On the day that the Apple/Epic case begins, a senior Google engineer has used a blog post to undermine a key part of the Cupertino company’s antitrust defense.
Apple denies that the iOS App Store amounts to a monopoly, for two reasons. First, it says that developers can create apps for other platforms, like Android and games consoles. Second, it argues that those who want to reach iPhone users can simply create web apps. It is this latter claim that has come under fire …
Google’s Alex Russell is Chrome’s web standards lead, and says that web apps cannot deliver the required performance on iPhones. The reason is that Apple forces all browsers to use WebKit, and that is both outdated and underpowered.
He says that in many cases, Safari is not just incompatible with other browsers, it is wrong – it doesn’t conform to agreed web standards. In other cases, Apple supports new features, but not very well.
Apple’s iOS browser (Safari) and engine (WebKit) are uniquely under-powered. Consistent delays in the delivery of important features ensure the web can never be a credible alternative to its proprietary tools and App Store.
All of which means that developers have no choice but to create native iOS apps.
In line with Web Platform Tests data, Chromium and Firefox implement more features and deliver them to market more steadily. From this data, we see that iOS is the least complete and competitive implementation of the web platform, and the gap is growing. At the time of the last Confluence run, the gap had stretched to nearly 1000 APIs, doubling since 2016 […]
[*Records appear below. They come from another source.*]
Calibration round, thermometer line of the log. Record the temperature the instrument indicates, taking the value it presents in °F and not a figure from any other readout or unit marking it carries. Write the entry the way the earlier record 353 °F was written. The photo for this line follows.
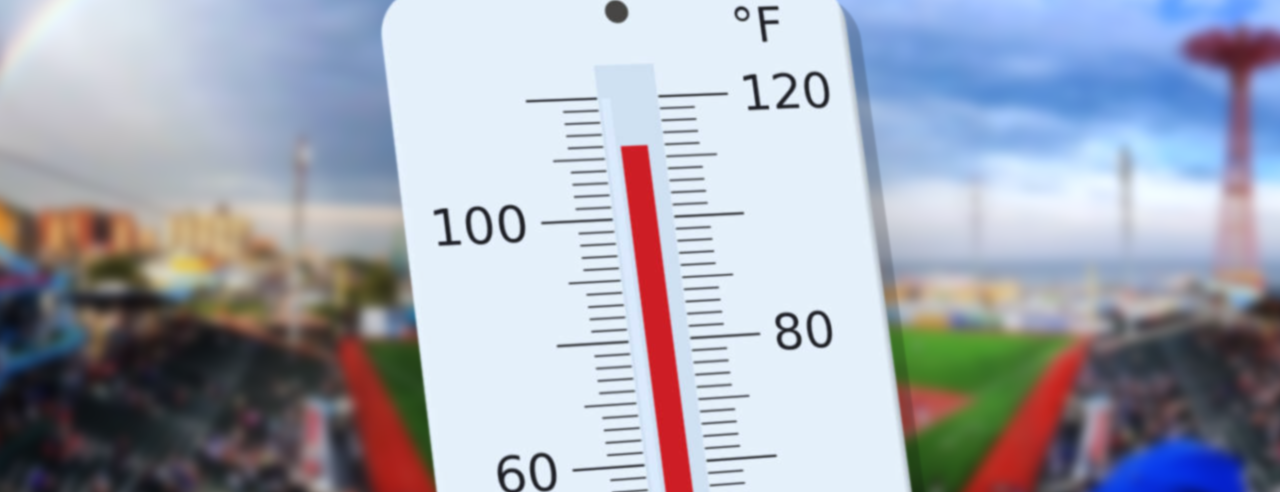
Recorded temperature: 112 °F
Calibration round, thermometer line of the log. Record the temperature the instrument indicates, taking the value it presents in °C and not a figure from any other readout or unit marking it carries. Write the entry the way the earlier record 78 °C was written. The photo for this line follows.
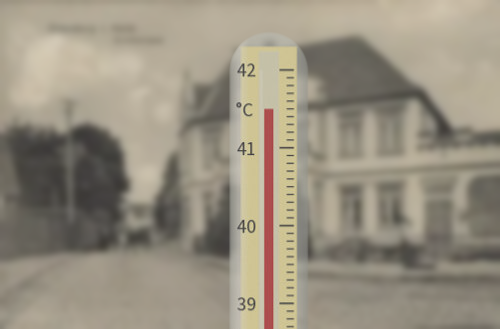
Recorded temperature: 41.5 °C
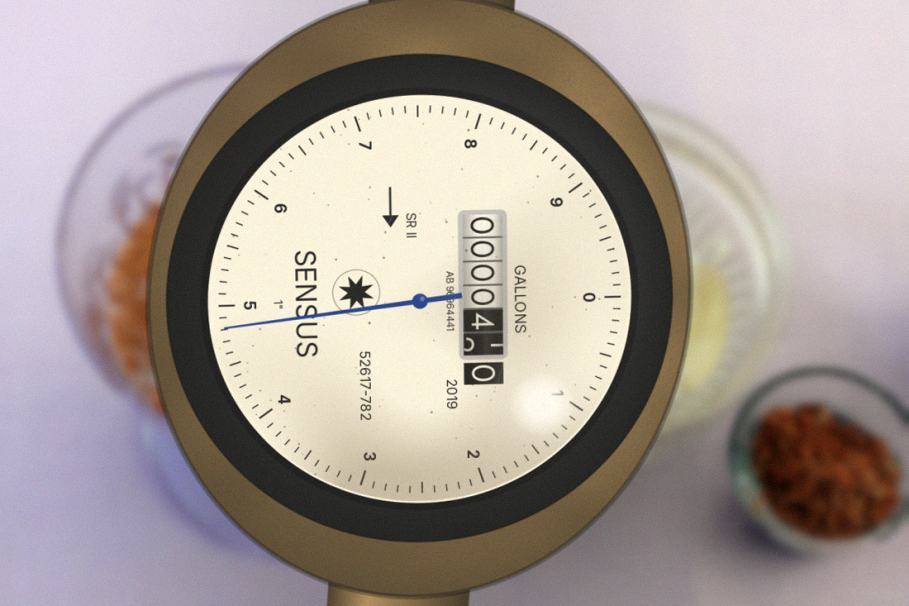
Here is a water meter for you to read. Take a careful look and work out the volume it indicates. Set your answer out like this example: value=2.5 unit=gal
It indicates value=414.8 unit=gal
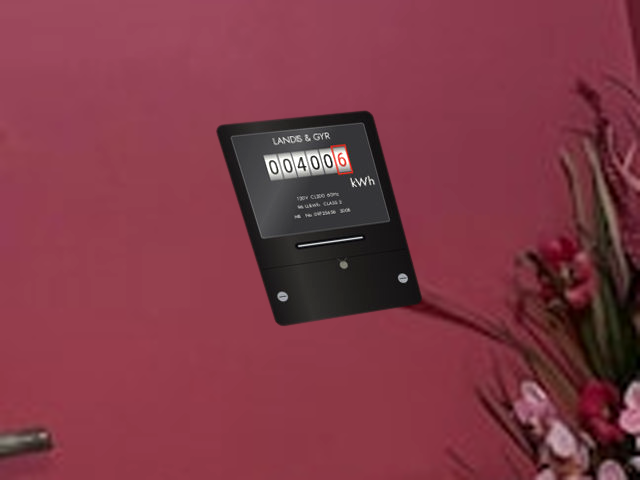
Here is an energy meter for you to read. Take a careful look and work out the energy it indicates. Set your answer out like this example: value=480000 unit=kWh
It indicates value=400.6 unit=kWh
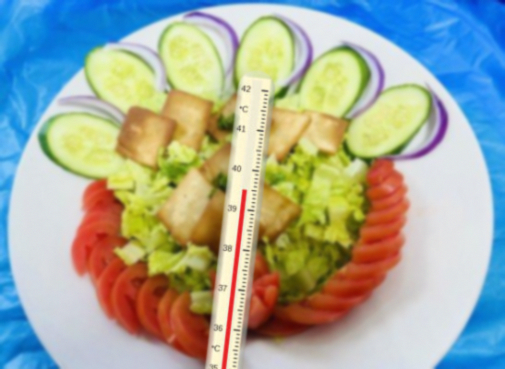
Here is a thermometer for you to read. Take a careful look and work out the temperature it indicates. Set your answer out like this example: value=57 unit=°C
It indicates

In almost every area, Apple’s low-quality implementation of features WebKit already supports requires workarounds. Developers would not need to find and fix these issues in Firefox (Gecko) or Chrome/Edge/Brave/Samsung Internet (Blink). This adds to the expense of developing for iOS […]
It’s also possible that APIs delivered on every other platform, but not yet available on any iOS browser (because Apple), may hold the key to unlocking whole categories of experiences on the web.
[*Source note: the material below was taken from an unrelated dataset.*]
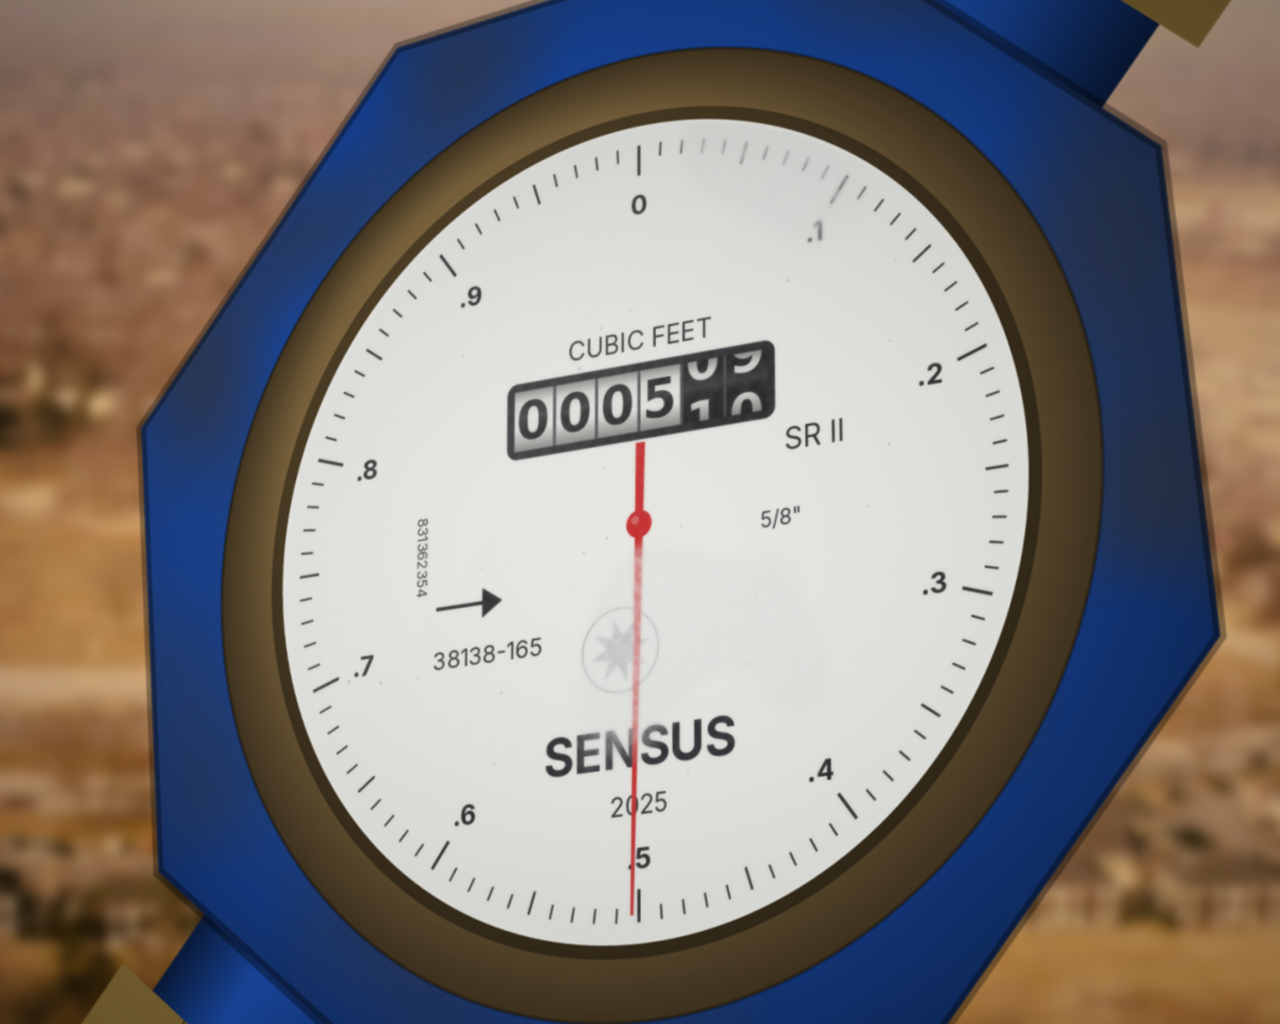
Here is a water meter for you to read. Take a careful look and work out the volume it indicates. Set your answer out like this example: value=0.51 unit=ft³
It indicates value=509.50 unit=ft³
Russell presents plenty of specific examples and data to support his argument, so it’s worth reading the full (lengthy) post if you want to know more.
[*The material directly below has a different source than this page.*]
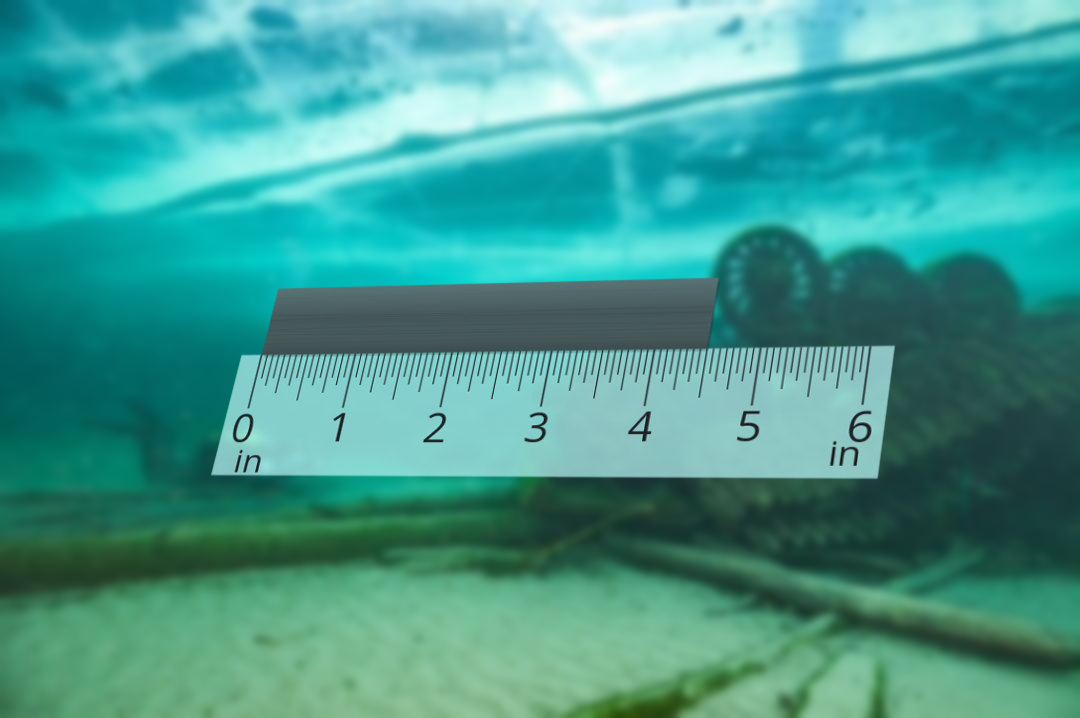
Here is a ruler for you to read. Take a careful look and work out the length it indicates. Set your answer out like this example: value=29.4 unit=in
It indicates value=4.5 unit=in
Apple’s policy against browser engine choice adds years of delays beyond the (expected) delay of design iteration, specification authoring, and browser feature development.
These delays prevent developers from reaching wealthy users with great experiences on the web. This gap, created exclusively and uniquely by Apple policy, all but forces businesses off the web and into the App Store where Apple prevents developers from reaching users with web experiences.